Boulevard du Poche«Edmée», de la farce paysanne à la parodie gore
Avec Antoinette Rychner à la plume et le duo Florence Minder-Julien Jaillot à la baguette, le vaudeville des années 1950 renaît sous la forme d’un bain de sang cathartique.

Pour ses 75 ans, Le Poche avait promis de revisiter ses classiques. Il n’allait pas, dès lors, passer à côté de ce tube des années 1950 que fut «Edmée», une comédie de boulevard donnée plus de cent fois en Vieille-Ville avant de tourner jusqu’à Londres – une première. À l’auteur originel Pierre-Aristide Bréal (un régulier de l’émission «Au Théâtre ce soir») se substitue aujourd’hui la dramaturge du terroir romand Antoinette Rychner («Arlette», «Pièces de guerre en Suisse», ou l’excellent roman «Le Prix»). De son côté, le tandem déjà fort de deux créations chez Mathieu Bertholet, Julien Jaillot et Florence Minder, supplante William Favre à la mise en scène.
Déjà insolente à l’époque, l’intrigue a été dûment gonflée à l’hélium contemporain. Pas besoin d’appuyer pour qu’en giclent l’humour et l’excès, mais aussi le sang et l’inconvenance. Au départ, une gironde et vénale campagnarde ne recule devant aucun méfait pour empocher l’héritage imminent de sa belle-tante. À l’arrivée, une version alpine d’Uma Thurman dans «Kill Bill» castagne indifféremment son péquenaud de mari, son Ken de saisonnier polonais ou son gigolo de gendarme à rouflaquettes pour rafler le pactole qui n’en finit pas de se faire attendre. Même chenue et grande-tatie à son tour, elle n’en a toujours pas vu la couleur…
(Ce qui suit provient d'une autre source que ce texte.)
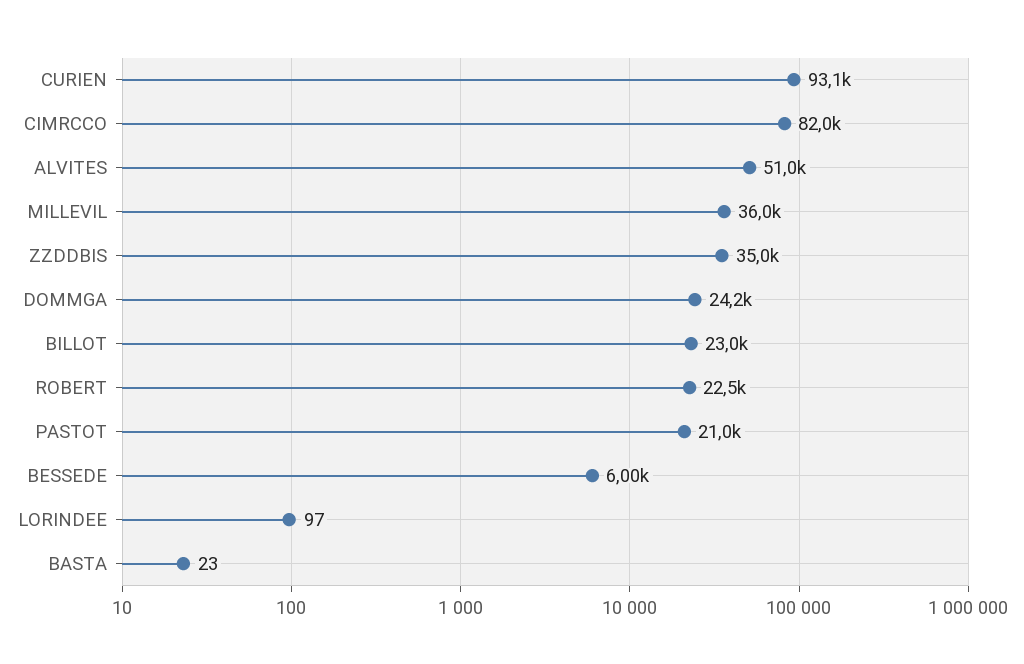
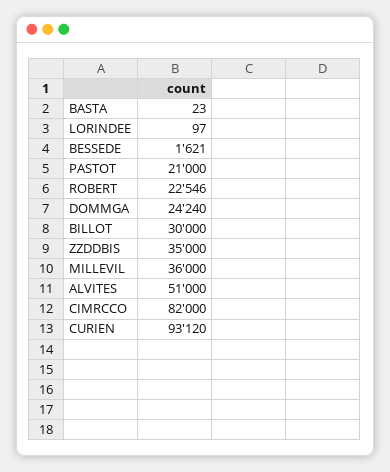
BILLOT: 23000 -> 30000
BESSEDE: 6000 -> 1621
Jusqu’à la caricature, le texte fera étalage de néoxénophobie et de sexisme inversé, sur fond de dure réalité économique dans le milieu agricole. Les allusions fuseront, ici au coronavirus, à la banque Raiffeisen, à la LPP ou à un essai de Mona Chollet, là à l’insémination bovine, au faux bio ou à la congélation d’ovocyte en vue d’une parentalité lesbienne. Dans un contexte politique un rien tendu entre nos communautés citadines et rurales, la seconde en prend étonnamment pour son grade, ce qui suppose un certain courage, calqué sur celui de la bombe Edmée: «Quelle femme!» n’entend-on pas ponctuer les dialogues à la manière d’une rengaine rescapée de 1951.

Au final, comme les deux précédents vaudevilles de la saison, «Edmée» offre au public un divertissement postmoderne d’après-Covid. En passant, le spectacle célèbre comme de juste les faux-semblants du théâtre, grâce auxquels les bastonnés se relèvent sans égratignure et les spectateurs se purgent à l’hémoglobine. Avant tout, il met en exergue le savoir-faire de la troupe maison en 2023, illustrée ici par la volcanique Jeanne De Mont, le convulsif Aurélien Gschwind, le louvoyant Léonard Bertholet et l’épatante Valeria Bertolotto, merveilleuse d’ambiguïté et de drôlerie en époux éclopé.